- Opening Delimiter -

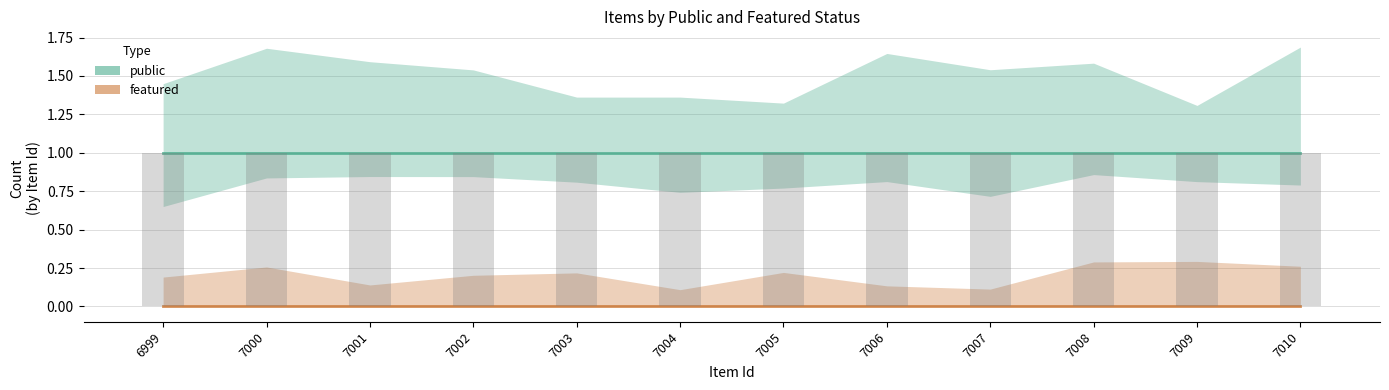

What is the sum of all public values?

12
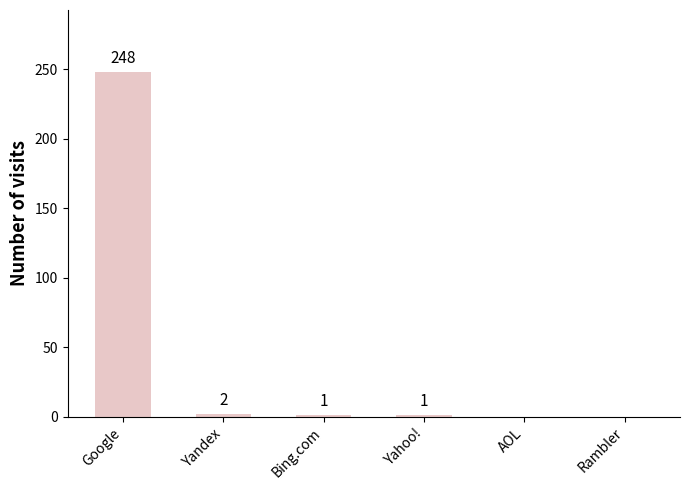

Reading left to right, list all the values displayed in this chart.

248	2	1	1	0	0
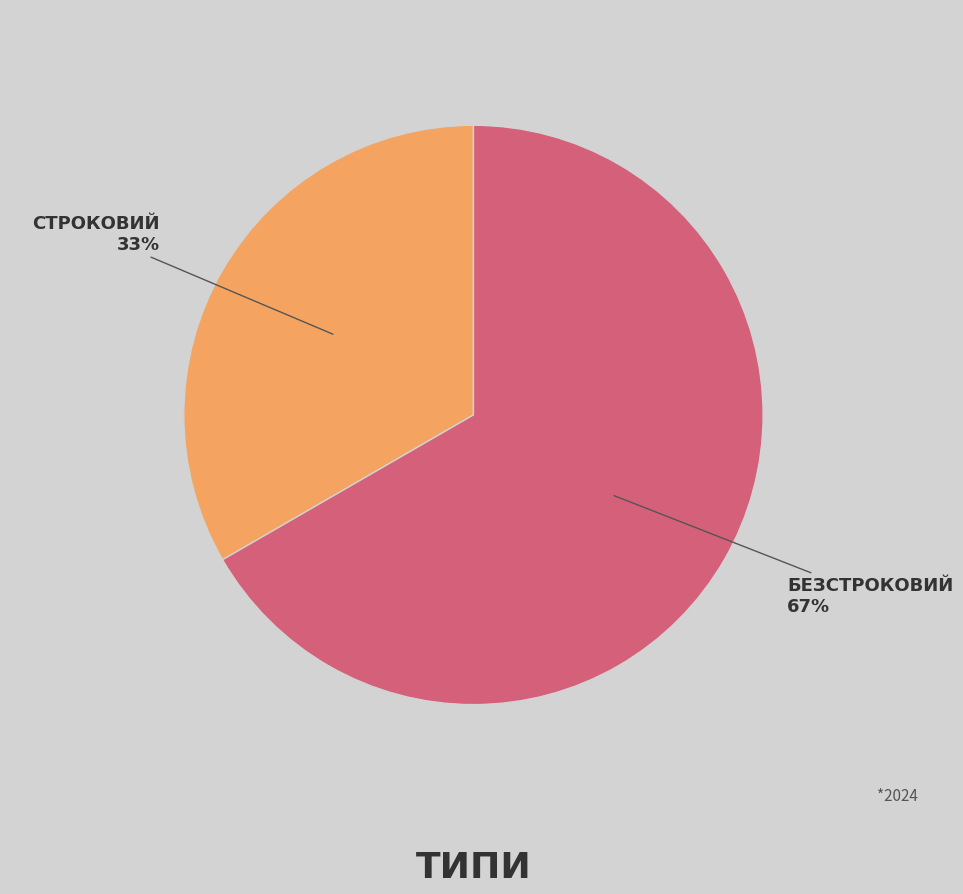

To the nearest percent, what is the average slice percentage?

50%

- Closing Delimiter -

_JOB:_
Please quote the text of every item above word for word, leaving the pictures out.

_TASK OUTPUT:_
What is the sum of all public values?

12

Reading left to right, list all the values displayed in this chart.

248	2	1	1	0	0

To the nearest percent, what is the average slice percentage?

50%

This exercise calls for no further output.